* **What needs to be done**: Can you rewrite all the material below, putting "Contacts" wherever "Contatti" appears and leaving everything else unchanged? Omit the pictures from your version.

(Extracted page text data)
▼
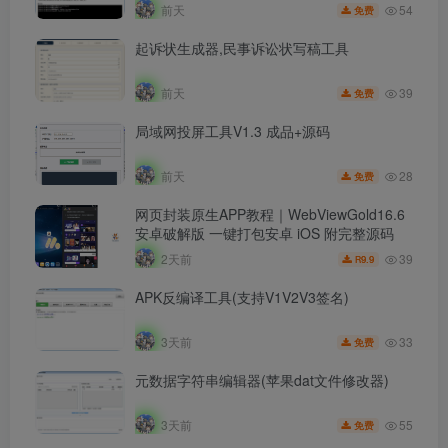
54
前天
免费
起诉状生成器,民事诉讼状写稿工具
39
前天
免费
局域网投屏工具V1.3 成品+源码
28
前天
免费
网页封装原生APP教程｜WebViewGold16.6
安卓破解版 一键打包安卓 iOS 附完整源码
39
2天前
9.9
R
APK反编译工具(支持V1V2V3签名)
33
3天前
免费
元数据字符串编辑器(苹果dat文件修改器)
55
3天前
免费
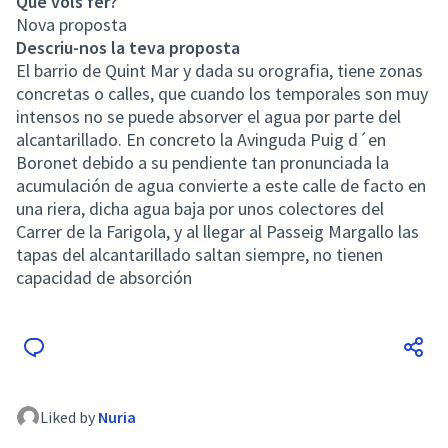
Què vols fer?
Nova proposta
Descriu-nos la teva proposta
El barrio de Quint Mar y dada su orografia, tiene zonas
concretas o calles, que cuando los temporales son muy
intensos no se puede absorver el agua por parte del
alcantarillado. En concreto la Avinguda Puig d´en
Boronet debido a su pendiente tan pronunciada la
acumulación de agua convierte a este calle de facto en
una riera, dicha agua baja por unos colectores del
Carrer de la Farigola, y al llegar al Passeig Margallo las
tapas del alcantarillado saltan siempre, no tienen
capacidad de absorción
Liked by
Nuria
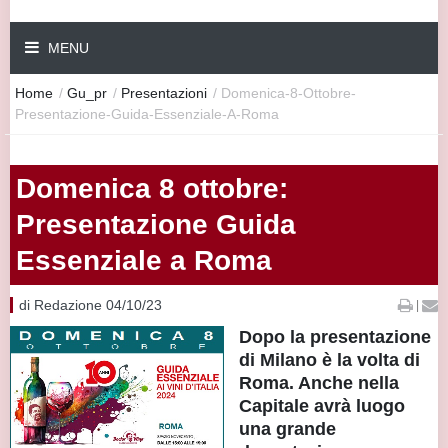
MENU
Home
/
Gu_pr
/
Presentazioni
/
Domenica-8-Ottobre-
Presentazione-Guida-Essenziale-A-Roma
Domenica 8 ottobre:
Presentazione Guida
Essenziale a Roma
di Redazione 04/10/23
|
Dopo la presentazione
di Milano è la volta di
Roma. Anche nella
Capitale avrà luogo
una grande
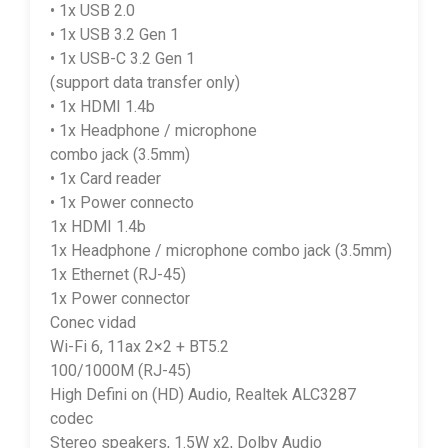
• 1x USB 2.0
• 1x USB 3.2 Gen 1
• 1x USB-C 3.2 Gen 1
(support data transfer only)
• 1x HDMI 1.4b
• 1x Headphone / microphone
combo jack (3.5mm)
• 1x Card reader
• 1x Power connecto
1x HDMI 1.4b
1x Headphone / microphone combo jack (3.5mm)
1x Ethernet (RJ-45)
1x Power connector
Conec vidad
Wi-Fi 6, 11ax 2×2 + BT5.2
100/1000M (RJ-45)
High Defini on (HD) Audio, Realtek ALC3287
codec
Stereo speakers, 1.5W x2, Dolby Audio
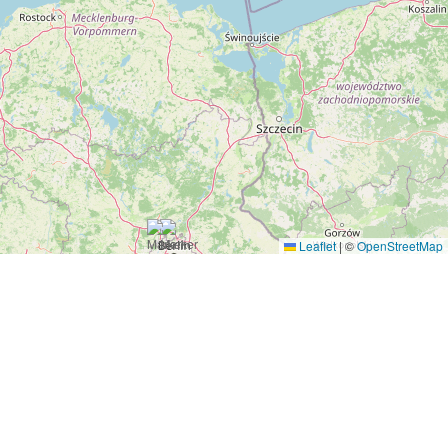
Leaflet
|
©
OpenStreetMap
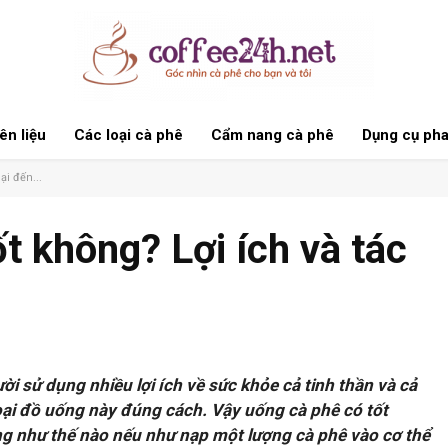
n liệu
Các loại cà phê
Cẩm nang cà phê
Dụng cụ pha
ại đến...
t không? Lợi ích và tác
i sử dụng nhiều lợi ích về sức khỏe cả tinh thần và cả
oại đồ uống này đúng cách. Vậy uống cà phê có tốt
g như thế nào nếu như nạp một lượng cà phê vào cơ thể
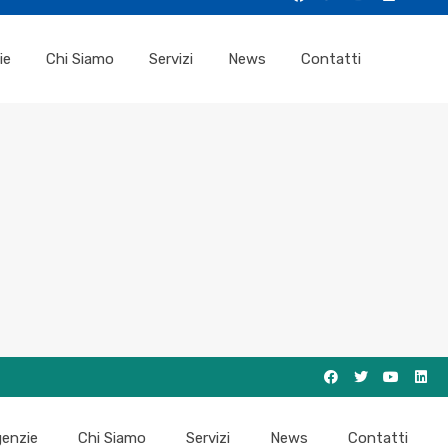
ie
Chi Siamo
Servizi
News
Contatti
enzie
Chi Siamo
Servizi
News
Contatti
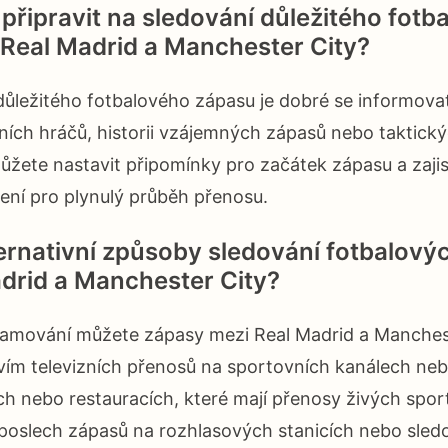
připravit na sledování důležitého fotb
Real Madrid a Manchester City?
ůležitého fotbalového zápasu je dobré se informovat
ích hráčů, historii vzájemných zápasů nebo taktick
ůžete nastavit připomínky pro začátek zápasu a zajisti
jení pro plynulý průběh přenosu.
ternativní způsoby sledování fotbalov
drid a Manchester City?
eamování můžete zápasy mezi Real Madrid a Manchest
vím televizních přenosů na sportovních kanálech neb
h nebo restauracích, které mají přenosy živých sport
 poslech zápasů na rozhlasových stanicích nebo sled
▲
* **Written solution**:
54
前天
免费
起诉状生成器,民事诉讼状写稿工具
39
前天
免费
局域网投屏工具V1.3 成品+源码
28
前天
免费
网页封装原生APP教程｜WebViewGold16.6
安卓破解版 一键打包安卓 iOS 附完整源码
39
2天前
9.9
R
APK反编译工具(支持V1V2V3签名)
33
3天前
免费
元数据字符串编辑器(苹果dat文件修改器)
55
3天前
免费
Què vols fer?
Nova proposta
Descriu-nos la teva proposta
El barrio de Quint Mar y dada su orografia, tiene zonas
concretas o calles, que cuando los temporales son muy
intensos no se puede absorver el agua por parte del
alcantarillado. En concreto la Avinguda Puig d´en
Boronet debido a su pendiente tan pronunciada la
acumulación de agua convierte a este calle de facto en
una riera, dicha agua baja por unos colectores del
Carrer de la Farigola, y al llegar al Passeig Margallo las
tapas del alcantarillado saltan siempre, no tienen
capacidad de absorción
Liked by
Nuria
MENU
Home
/
Gu_pr
/
Presentazioni
/
Domenica-8-Ottobre-
Presentazione-Guida-Essenziale-A-Roma
Domenica 8 ottobre:
Presentazione Guida
Essenziale a Roma
di Redazione 04/10/23
|
Dopo la presentazione
di Milano è la volta di
Roma. Anche nella
Capitale avrà luogo
una grande
• 1x USB 2.0
• 1x USB 3.2 Gen 1
• 1x USB-C 3.2 Gen 1
(support data transfer only)
• 1x HDMI 1.4b
• 1x Headphone / microphone
combo jack (3.5mm)
• 1x Card reader
• 1x Power connecto
1x HDMI 1.4b
1x Headphone / microphone combo jack (3.5mm)
1x Ethernet (RJ-45)
1x Power connector
Conec vidad
Wi-Fi 6, 11ax 2×2 + BT5.2
100/1000M (RJ-45)
High Defini on (HD) Audio, Realtek ALC3287
codec
Stereo speakers, 1.5W x2, Dolby Audio
Leaflet
|
©
OpenStreetMap
n liệu
Các loại cà phê
Cẩm nang cà phê
Dụng cụ pha
ại đến...
t không? Lợi ích và tác
i sử dụng nhiều lợi ích về sức khỏe cả tinh thần và cả
oại đồ uống này đúng cách. Vậy uống cà phê có tốt
g như thế nào nếu như nạp một lượng cà phê vào cơ thể
ie
Chi Siamo
Servizi
News
Contacts
enzie
Chi Siamo
Servizi
News
Contacts
připravit na sledování důležitého fotb
Real Madrid a Manchester City?
ůležitého fotbalového zápasu je dobré se informovat
ích hráčů, historii vzájemných zápasů nebo taktick
ůžete nastavit připomínky pro začátek zápasu a zajisti
jení pro plynulý průběh přenosu.
ternativní způsoby sledování fotbalov
drid a Manchester City?
eamování můžete zápasy mezi Real Madrid a Manchest
vím televizních přenosů na sportovních kanálech neb
h nebo restauracích, které mají přenosy živých sport
 poslech zápasů na rozhlasových stanicích nebo sled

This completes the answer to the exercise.